Retries & Error Handling
Defaults
Section titled “Defaults”Every schedule and job has two retry-related fields:
| Field | Default | Description |
|---|---|---|
max_retries | 3 | Number of retry attempts after first failure. 0 disables retries. |
timeout | 30 | Seconds before an execution is considered timed out. |
Set these per schedule or per job at creation time, or update them on an existing schedule via PATCH.
What triggers a retry
Section titled “What triggers a retry”| Event | Retries? | Why |
|---|---|---|
| Push: endpoint returns 5xx | Yes | Server error, likely transient |
| Push: endpoint times out | Yes | May be temporary overload |
| Push: network error (DNS, connection refused) | Yes | Infrastructure issue, likely transient |
| Push: endpoint returns 4xx | No | Client error. Won’t fix itself on retry |
| Pull: handler throws an error | Yes | Reported as failure, retry scheduled |
| Pull: lease expires (no result reported) | Yes | Worker may have crashed |
| Retries exhausted | No | Job transitions to failed permanently |
Backoff formula
Section titled “Backoff formula”Retries use exponential backoff with jitter, capped at 1 hour:
baseDelay = min(1000ms × 2^(attempt - 1), 3,600,000ms)jitter = random(0, baseDelay)delay = min(baseDelay + jitter, 3,600,000ms)| Attempt | Base delay | Actual range |
|---|---|---|
| 1 | 1s | 1-2s |
| 2 | 2s | 2-4s |
| 3 | 4s | 4-8s |
| 4 | 8s | 8-16s |
| 5 | 16s | 16-32s |
| 10 | ~17 min | 17-34 min |
| 13+ | 1 hour | exactly 1 hour (capped) |
The jitter prevents thundering-herd when many jobs fail simultaneously.
The retry flow
Section titled “The retry flow”Execution fails │ ├── Retries remaining? ──▶ Yes: schedule new execution after backoff delay │ Job status → retrying │ New execution created with trigger: system_retry │ └── Retries exhausted? ──▶ Job status → failed (terminal)Each retry creates a new execution. ctx.attempt tells your handler which attempt this is (1-indexed).
Configuring retries
Section titled “Configuring retries”Disable retries entirely
Section titled “Disable retries entirely”{ "name": "Fire-and-forget notification", "handler": "notify", "cron": "0 * * * *", "max_retries": 0}Increase retries for critical work
Section titled “Increase retries for critical work”{ "name": "Monthly billing", "handler": "charge-customer", "cron": "0 0 1 * *", "max_retries": 8, "timeout": 60}With 8 retries, the final attempt happens roughly 4–8 hours after the first failure (due to exponential backoff).
Per-job override
Section titled “Per-job override”One-off jobs can have different retry settings than their schedule pattern:
curl -X POST https://api.chronos.sh/v1/jobs \ -H "Authorization: Bearer chrns_your_api_key" \ -H "Content-Type: application/json" \ -d '{ "name": "Critical charge", "handler": "charge-customer", "max_retries": 10, "timeout": 120, "payload": { "invoiceId": "inv_123" } }'Timeout behavior
Section titled “Timeout behavior”Push delivery
Section titled “Push delivery”If your endpoint doesn’t respond within timeout seconds, Chronos aborts the request and marks the execution as timeout. A retry is scheduled if attempts remain.
Pull delivery
Section titled “Pull delivery”The SDK does not enforce timeouts. Your handler runs as long as it needs. However, Chronos tracks a lease on the server:
- When a job is claimed, a lease is set:
lease_expires_at = now + timeout - A background sweep checks for expired leases every 30 seconds
- If the lease expired without a result, the execution is marked
timeout - A retry is scheduled if attempts remain
If your handler routinely takes longer than 30 seconds, increase timeout so the lease doesn’t expire while you’re still working.
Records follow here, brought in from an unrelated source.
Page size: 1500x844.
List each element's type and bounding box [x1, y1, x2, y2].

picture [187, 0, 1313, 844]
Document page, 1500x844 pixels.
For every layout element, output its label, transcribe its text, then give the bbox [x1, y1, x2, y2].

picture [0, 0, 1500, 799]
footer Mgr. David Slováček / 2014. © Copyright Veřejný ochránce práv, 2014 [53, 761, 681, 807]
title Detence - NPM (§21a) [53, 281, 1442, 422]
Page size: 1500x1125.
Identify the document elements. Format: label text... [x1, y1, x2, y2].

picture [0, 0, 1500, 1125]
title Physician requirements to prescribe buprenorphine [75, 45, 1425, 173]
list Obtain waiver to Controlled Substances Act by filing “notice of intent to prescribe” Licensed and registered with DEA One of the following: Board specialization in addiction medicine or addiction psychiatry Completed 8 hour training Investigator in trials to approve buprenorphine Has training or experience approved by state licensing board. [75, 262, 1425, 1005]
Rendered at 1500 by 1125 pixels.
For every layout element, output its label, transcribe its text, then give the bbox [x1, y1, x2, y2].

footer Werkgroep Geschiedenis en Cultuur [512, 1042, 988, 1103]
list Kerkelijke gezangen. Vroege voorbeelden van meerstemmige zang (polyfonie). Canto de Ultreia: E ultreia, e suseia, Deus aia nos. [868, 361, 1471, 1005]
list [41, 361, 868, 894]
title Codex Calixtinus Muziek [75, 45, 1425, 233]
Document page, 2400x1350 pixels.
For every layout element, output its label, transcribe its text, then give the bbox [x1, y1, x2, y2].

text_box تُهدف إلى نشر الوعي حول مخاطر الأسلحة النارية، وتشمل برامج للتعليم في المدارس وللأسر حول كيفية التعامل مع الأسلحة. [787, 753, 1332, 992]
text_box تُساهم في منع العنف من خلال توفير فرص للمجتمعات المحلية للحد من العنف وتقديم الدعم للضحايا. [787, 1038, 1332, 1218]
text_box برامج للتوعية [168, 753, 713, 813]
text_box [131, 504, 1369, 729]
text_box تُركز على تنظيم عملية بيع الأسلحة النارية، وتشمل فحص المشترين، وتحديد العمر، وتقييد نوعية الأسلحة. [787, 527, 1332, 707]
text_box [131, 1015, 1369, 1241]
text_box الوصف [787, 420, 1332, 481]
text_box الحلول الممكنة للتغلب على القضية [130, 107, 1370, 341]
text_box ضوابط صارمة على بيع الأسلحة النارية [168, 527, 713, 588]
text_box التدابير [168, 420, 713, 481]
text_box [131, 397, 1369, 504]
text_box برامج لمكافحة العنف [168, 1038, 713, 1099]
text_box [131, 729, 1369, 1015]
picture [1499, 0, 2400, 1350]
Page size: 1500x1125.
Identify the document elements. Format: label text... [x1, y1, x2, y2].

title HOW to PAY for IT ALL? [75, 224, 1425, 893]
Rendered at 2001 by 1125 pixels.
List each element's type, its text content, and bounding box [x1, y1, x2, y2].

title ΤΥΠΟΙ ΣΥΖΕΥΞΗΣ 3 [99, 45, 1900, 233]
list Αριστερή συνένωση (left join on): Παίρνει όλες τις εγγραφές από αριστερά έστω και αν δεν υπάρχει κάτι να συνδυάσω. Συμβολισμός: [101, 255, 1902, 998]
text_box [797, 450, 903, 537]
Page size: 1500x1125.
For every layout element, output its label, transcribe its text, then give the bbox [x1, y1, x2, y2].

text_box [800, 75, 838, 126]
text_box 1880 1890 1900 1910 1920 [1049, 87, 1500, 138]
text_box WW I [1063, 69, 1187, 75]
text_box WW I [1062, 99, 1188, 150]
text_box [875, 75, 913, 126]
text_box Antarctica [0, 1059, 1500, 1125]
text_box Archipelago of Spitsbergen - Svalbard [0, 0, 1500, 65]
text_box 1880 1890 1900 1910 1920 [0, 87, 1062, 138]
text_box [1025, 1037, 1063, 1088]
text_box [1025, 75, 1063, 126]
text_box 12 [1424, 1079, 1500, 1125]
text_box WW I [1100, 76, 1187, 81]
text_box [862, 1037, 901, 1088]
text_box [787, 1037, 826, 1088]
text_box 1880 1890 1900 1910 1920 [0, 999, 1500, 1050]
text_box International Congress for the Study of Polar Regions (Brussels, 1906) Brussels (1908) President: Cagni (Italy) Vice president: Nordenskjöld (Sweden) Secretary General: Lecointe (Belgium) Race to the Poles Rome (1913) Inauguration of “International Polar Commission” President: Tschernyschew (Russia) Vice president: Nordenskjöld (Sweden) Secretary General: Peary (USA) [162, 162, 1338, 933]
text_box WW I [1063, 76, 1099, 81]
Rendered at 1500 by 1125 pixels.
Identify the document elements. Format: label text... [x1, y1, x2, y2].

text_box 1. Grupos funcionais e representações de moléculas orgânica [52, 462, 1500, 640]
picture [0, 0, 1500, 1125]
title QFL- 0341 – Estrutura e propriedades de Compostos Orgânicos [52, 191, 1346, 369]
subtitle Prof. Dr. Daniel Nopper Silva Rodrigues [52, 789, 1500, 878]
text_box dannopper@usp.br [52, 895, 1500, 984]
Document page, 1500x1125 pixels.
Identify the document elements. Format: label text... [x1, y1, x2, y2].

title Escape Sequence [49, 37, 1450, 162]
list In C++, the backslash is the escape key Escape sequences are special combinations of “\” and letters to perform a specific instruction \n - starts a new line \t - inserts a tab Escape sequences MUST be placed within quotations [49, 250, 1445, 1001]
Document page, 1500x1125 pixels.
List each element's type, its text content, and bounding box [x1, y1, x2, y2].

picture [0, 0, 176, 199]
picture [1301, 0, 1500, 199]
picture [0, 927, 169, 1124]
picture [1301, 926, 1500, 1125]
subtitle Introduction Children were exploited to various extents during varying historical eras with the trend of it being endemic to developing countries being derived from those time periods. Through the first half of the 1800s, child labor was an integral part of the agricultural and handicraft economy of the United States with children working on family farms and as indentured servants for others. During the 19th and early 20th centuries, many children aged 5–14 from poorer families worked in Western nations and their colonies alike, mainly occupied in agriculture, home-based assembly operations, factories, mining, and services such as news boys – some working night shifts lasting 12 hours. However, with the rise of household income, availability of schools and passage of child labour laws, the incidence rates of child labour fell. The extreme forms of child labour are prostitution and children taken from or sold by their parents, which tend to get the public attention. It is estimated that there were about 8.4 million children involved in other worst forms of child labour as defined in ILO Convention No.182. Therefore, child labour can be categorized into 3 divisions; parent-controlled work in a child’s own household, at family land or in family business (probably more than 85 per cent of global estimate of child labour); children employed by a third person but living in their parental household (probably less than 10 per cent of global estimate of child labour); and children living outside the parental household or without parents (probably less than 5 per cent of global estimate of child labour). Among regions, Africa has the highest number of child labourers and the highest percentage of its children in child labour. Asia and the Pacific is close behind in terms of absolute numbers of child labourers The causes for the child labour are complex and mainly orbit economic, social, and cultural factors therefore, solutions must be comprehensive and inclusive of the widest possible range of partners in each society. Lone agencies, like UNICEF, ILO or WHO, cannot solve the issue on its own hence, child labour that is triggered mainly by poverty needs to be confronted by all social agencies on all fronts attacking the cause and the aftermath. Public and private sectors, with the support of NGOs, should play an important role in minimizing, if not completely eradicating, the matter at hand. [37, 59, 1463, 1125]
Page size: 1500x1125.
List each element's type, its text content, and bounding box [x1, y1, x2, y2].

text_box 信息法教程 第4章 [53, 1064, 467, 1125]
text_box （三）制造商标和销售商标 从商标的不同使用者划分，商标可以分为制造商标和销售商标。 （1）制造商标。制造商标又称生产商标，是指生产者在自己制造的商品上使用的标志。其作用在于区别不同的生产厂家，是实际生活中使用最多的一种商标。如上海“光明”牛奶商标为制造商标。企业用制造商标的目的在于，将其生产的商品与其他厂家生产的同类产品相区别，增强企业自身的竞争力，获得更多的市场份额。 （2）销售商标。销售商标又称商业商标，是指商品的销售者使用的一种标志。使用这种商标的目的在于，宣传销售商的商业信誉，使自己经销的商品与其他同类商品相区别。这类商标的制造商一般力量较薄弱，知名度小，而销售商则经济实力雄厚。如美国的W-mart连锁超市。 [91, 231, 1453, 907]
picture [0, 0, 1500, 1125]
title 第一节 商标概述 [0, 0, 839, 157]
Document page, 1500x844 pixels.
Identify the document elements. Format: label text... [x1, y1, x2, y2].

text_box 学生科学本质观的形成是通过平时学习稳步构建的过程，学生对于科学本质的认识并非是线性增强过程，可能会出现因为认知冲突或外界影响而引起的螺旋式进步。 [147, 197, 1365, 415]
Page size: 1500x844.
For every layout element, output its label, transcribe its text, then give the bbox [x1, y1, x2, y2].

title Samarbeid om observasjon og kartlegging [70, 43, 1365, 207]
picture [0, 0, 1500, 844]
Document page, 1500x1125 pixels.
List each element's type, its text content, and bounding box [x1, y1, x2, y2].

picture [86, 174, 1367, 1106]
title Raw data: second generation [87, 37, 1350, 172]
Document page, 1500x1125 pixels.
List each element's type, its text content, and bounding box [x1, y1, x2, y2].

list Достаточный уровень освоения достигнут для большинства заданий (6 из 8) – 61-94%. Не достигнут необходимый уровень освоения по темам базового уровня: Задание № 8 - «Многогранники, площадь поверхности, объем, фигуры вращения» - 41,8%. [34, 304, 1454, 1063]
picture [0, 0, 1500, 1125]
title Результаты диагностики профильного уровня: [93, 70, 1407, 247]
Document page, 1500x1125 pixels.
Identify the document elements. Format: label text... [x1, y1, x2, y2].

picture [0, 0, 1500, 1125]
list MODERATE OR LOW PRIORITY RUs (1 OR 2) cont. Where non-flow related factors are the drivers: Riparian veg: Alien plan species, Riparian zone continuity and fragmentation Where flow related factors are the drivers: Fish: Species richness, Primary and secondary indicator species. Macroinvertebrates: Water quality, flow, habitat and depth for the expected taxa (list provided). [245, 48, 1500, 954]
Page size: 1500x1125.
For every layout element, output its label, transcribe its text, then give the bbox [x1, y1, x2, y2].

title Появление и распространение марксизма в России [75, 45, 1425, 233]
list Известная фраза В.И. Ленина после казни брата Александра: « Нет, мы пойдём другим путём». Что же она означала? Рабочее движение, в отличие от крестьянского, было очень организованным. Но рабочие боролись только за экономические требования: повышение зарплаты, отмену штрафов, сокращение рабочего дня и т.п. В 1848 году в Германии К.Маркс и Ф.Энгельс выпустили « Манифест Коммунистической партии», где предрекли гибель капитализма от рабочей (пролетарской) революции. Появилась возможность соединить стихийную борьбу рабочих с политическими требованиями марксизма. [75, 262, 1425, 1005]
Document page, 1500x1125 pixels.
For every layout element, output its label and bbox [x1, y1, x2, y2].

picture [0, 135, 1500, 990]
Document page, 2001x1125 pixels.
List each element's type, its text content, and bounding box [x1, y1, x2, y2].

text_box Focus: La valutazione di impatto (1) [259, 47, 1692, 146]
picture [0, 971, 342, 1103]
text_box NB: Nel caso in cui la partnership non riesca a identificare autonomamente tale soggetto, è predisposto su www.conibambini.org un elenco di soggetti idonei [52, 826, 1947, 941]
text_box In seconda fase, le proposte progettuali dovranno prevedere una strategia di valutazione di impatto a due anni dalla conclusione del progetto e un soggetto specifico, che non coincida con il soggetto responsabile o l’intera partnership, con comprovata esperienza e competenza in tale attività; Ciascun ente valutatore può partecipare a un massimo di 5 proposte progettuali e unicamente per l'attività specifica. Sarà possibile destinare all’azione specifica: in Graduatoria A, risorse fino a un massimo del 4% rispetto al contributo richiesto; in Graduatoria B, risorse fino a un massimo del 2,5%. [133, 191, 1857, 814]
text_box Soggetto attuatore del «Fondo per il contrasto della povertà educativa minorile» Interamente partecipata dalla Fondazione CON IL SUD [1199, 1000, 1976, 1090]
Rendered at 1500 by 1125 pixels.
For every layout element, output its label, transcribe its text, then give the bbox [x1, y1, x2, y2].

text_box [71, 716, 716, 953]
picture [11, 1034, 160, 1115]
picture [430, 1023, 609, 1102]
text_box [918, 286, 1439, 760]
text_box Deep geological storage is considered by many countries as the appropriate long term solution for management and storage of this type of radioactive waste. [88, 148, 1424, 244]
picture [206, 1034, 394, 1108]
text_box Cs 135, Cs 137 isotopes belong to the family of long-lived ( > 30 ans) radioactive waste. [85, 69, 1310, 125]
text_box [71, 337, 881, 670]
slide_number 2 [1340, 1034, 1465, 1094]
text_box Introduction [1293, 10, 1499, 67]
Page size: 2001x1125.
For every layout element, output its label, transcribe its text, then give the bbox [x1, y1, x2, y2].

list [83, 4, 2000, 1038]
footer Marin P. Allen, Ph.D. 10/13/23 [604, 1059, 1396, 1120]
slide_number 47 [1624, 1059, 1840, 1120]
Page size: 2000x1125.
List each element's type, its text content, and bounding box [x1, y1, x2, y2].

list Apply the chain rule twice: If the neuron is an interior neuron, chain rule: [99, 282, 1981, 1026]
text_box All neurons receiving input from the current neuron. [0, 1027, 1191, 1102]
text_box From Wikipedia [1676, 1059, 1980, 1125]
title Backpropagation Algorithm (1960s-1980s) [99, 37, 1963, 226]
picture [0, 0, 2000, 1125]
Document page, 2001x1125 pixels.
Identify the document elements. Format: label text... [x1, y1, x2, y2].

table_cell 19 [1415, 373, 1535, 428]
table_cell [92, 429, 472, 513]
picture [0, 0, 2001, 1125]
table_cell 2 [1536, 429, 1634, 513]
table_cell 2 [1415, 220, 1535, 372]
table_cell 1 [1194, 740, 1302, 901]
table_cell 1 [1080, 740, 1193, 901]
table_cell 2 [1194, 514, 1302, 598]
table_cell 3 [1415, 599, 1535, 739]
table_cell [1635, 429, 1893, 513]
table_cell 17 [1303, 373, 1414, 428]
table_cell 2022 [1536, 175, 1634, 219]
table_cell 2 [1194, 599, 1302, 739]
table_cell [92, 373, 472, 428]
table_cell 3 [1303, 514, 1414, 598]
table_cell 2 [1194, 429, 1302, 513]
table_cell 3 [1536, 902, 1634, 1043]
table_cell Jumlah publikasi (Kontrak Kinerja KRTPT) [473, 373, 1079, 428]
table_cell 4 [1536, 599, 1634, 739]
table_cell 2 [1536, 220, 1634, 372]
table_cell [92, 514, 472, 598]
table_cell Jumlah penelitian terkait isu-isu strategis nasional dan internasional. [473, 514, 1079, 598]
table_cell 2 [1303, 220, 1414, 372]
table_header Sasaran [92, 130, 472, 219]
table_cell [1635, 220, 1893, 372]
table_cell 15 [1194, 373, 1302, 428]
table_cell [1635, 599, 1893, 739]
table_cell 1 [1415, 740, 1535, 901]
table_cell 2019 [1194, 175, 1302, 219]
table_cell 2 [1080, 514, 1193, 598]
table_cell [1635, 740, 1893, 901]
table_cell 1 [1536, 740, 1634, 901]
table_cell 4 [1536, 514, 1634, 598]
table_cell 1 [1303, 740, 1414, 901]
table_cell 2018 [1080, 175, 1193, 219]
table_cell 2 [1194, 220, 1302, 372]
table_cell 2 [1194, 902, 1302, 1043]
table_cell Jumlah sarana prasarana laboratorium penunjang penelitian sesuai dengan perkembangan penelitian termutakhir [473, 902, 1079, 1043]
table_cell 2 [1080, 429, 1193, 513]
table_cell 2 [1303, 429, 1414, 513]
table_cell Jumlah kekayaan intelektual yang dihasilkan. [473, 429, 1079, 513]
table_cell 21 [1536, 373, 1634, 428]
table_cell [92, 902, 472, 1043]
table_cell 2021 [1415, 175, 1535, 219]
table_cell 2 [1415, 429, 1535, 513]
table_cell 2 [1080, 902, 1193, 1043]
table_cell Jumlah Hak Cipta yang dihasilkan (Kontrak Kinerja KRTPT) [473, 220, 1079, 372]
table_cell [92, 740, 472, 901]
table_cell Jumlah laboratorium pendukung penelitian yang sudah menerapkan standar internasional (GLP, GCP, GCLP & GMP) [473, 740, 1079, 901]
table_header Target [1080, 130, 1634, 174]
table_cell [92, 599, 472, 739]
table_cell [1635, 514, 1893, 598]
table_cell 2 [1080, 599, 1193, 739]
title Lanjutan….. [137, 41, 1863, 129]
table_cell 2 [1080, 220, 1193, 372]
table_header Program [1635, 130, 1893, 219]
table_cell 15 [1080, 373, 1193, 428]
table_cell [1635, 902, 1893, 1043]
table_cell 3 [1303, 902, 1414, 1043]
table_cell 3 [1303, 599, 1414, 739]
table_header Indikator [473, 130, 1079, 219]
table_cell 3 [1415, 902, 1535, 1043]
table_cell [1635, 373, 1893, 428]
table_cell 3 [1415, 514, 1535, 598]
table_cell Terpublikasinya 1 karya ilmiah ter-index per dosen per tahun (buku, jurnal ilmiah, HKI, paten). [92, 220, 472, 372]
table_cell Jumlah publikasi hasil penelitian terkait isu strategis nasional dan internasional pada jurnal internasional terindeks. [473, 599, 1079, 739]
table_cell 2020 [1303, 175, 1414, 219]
Handling errors in SDK handlers
Section titled “Handling errors in SDK handlers”Your handler’s behavior determines the execution outcome:
chronos.worker.handle('process-payment', async (ctx) => { // Throw to trigger a retry (if attempts remain) const result = await chargeCustomer(ctx.payload.customerId); if (!result.success) { throw new Error(`Charge failed: ${result.error}`); }
// Return to mark as completed return { chargeId: result.id };});- Return a value (or void) → execution
completed - Throw an error → execution
failed, error message captured (truncated to 4KB), retry scheduled if attempts remain
Distinguish retryable vs terminal failures
Section titled “Distinguish retryable vs terminal failures”If you know a failure is permanent (bad data, invalid state), you might want to avoid wasting retries. Since Chronos always retries on handler failure (until exhausted), design your handler to handle terminal cases gracefully:
chronos.worker.handle('send-email', async (ctx) => { const user = await db.users.findById(ctx.payload.userId);
// Terminal: user deleted — no point retrying if (!user) { console.warn(`User ${ctx.payload.userId} not found, skipping`); return { skipped: true, reason: 'user_not_found' }; }
// This might throw on transient network issues → retry is appropriate await emailService.send(user.email, ctx.payload.template); return { sent: true };});SDK error classes
Section titled “SDK error classes”When building around the SDK, these error types help you handle different failure modes:
| Error | When | Your action |
|---|---|---|
ChronosConfigError | Invalid options at construction | Fix your config. Thrown at startup |
ChronosApiError | API returned an error (non-2xx or success: false) | Check .status and .code |
ChronosNetworkError | Fetch failed (DNS, TCP, TLS) | Transient. SDK retries poll automatically |
ChronosHandlerError | Your handler threw | Logged internally, failure reported to API |
The SDK handles poll-loop errors internally (logs + retries after retryDelayMs). You don’t need to catch these. The worker keeps running.
Monitoring failures
Section titled “Monitoring failures”Use the executions list endpoint to find failed jobs:
curl "https://api.chronos.sh/v1/executions?status=failed" \ -H "Authorization: Bearer chrns_your_api_key"Each failed execution includes:
error: the error message (from your handler’s thrown error or the HTTP response)response_code: HTTP status code (push delivery only)duration_ms: how long the execution ran before failingtrigger:system(first attempt) orsystem_retry(retry)